The answer must consist of each line below that holds the word "CROSS", copied as it stands.

> _Exercise material_:
=== Begin Enclosure ===
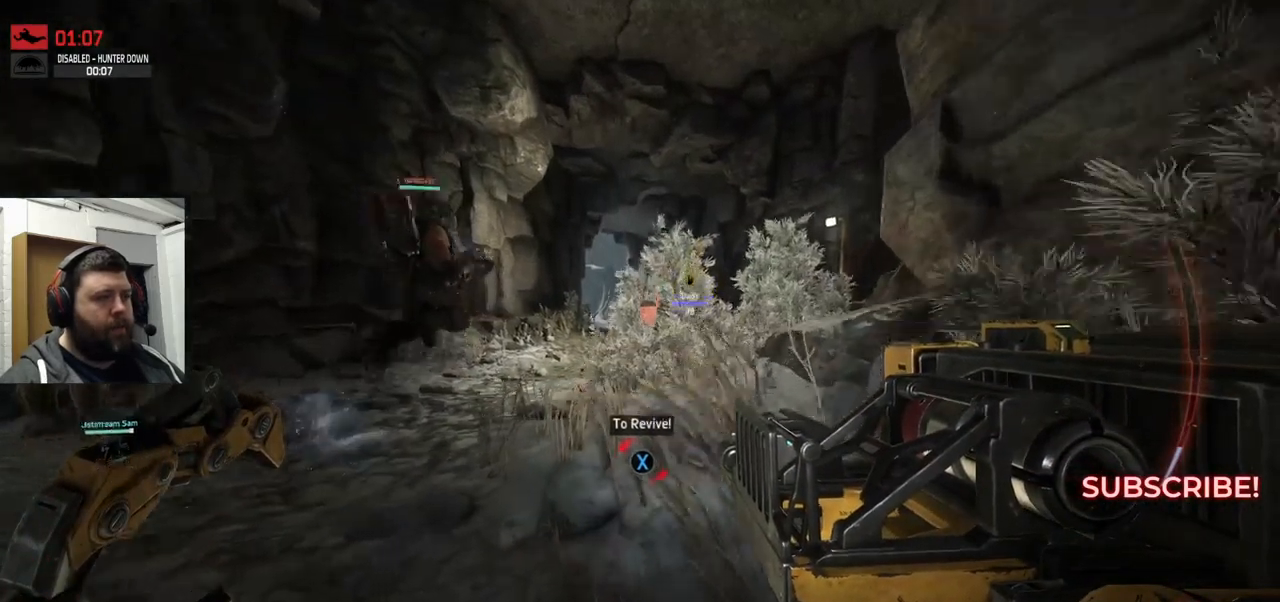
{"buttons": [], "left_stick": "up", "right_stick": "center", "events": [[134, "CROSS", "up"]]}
=== End Enclosure ===
=== Begin Enclosure ===
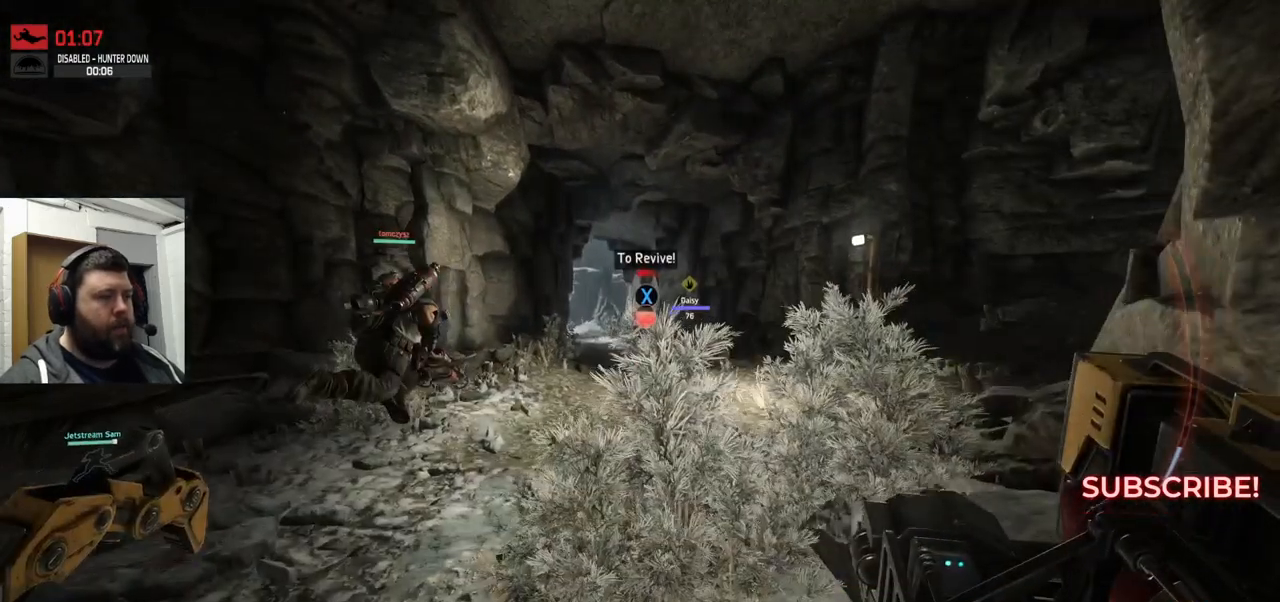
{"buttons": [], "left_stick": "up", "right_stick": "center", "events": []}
=== End Enclosure ===
=== Begin Enclosure ===
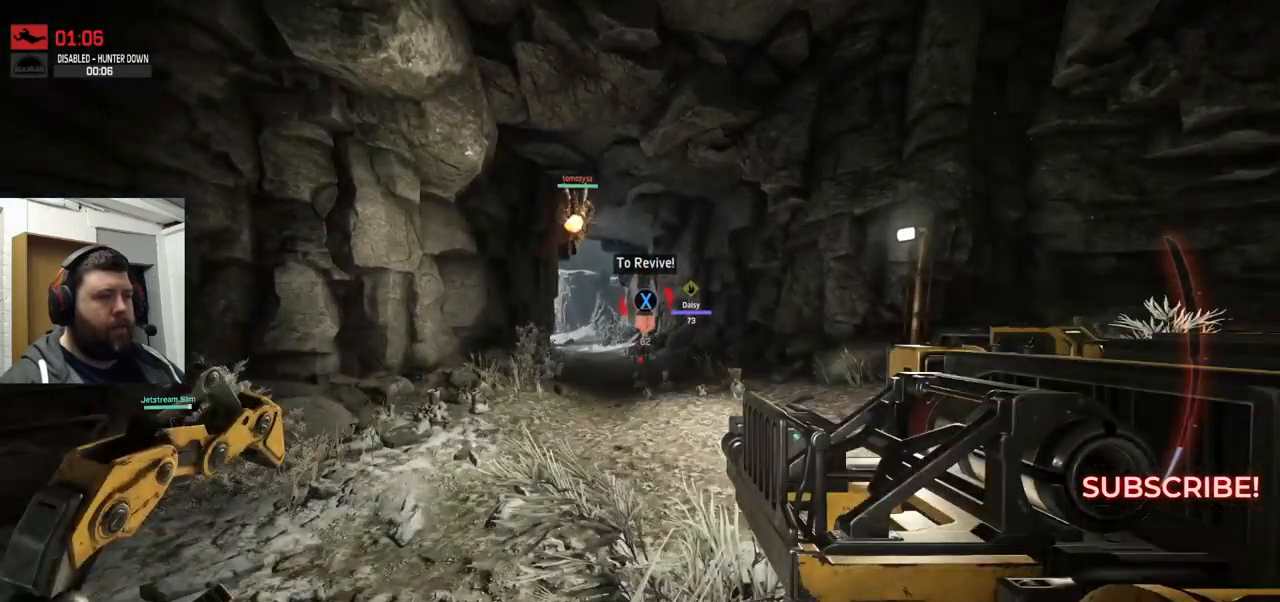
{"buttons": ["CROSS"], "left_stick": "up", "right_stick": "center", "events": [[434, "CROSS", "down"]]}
=== End Enclosure ===
> _Your response_:
{"buttons": [], "left_stick": "up", "right_stick": "center", "events": [[134, "CROSS", "up"]]}
{"buttons": ["CROSS"], "left_stick": "up", "right_stick": "center", "events": [[434, "CROSS", "down"]]}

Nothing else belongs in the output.